■ EXERCISE BRIEF
Leave out any pictures and transcribe all other data below exactly.

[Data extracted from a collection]
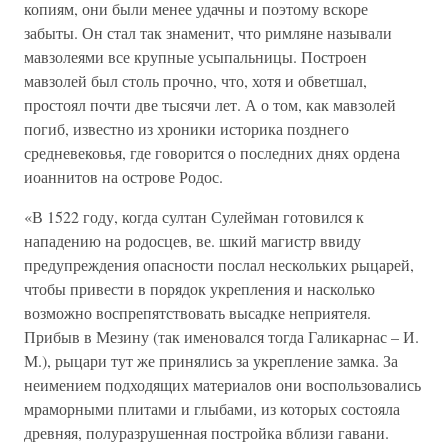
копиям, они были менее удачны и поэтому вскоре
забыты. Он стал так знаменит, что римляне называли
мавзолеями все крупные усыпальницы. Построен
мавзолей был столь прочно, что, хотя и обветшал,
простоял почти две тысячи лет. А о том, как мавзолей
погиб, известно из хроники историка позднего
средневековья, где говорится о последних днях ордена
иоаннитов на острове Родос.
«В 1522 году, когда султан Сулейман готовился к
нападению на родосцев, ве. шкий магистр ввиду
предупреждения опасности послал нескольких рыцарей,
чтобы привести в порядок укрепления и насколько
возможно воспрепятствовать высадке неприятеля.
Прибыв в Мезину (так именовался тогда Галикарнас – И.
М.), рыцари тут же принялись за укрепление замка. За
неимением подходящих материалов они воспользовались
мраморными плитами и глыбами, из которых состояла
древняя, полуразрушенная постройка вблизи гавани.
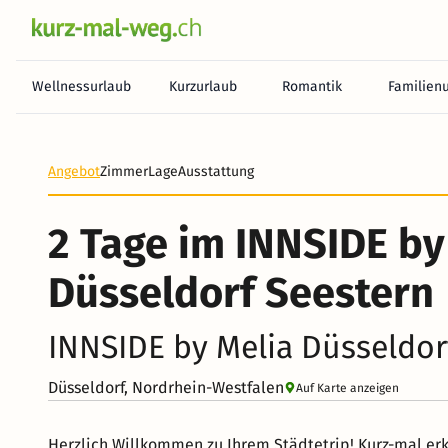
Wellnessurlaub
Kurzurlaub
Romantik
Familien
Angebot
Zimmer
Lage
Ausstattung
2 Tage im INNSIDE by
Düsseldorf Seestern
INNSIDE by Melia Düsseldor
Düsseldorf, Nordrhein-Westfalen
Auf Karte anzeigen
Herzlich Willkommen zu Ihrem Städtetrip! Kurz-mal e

■ REPLY TO THE EXERCISE
копиям, они были менее удачны и поэтому вскоре
забыты. Он стал так знаменит, что римляне называли
мавзолеями все крупные усыпальницы. Построен
мавзолей был столь прочно, что, хотя и обветшал,
простоял почти две тысячи лет. А о том, как мавзолей
погиб, известно из хроники историка позднего
средневековья, где говорится о последних днях ордена
иоаннитов на острове Родос.
«В 1522 году, когда султан Сулейман готовился к
нападению на родосцев, ве. шкий магистр ввиду
предупреждения опасности послал нескольких рыцарей,
чтобы привести в порядок укрепления и насколько
возможно воспрепятствовать высадке неприятеля.
Прибыв в Мезину (так именовался тогда Галикарнас – И.
М.), рыцари тут же принялись за укрепление замка. За
неимением подходящих материалов они воспользовались
мраморными плитами и глыбами, из которых состояла
древняя, полуразрушенная постройка вблизи гавани.
Wellnessurlaub
Kurzurlaub
Romantik
Familien
Angebot
Zimmer
Lage
Ausstattung
2 Tage im INNSIDE by
Düsseldorf Seestern
INNSIDE by Melia Düsseldor
Düsseldorf, Nordrhein-Westfalen
Auf Karte anzeigen
Herzlich Willkommen zu Ihrem Städtetrip! Kurz-mal e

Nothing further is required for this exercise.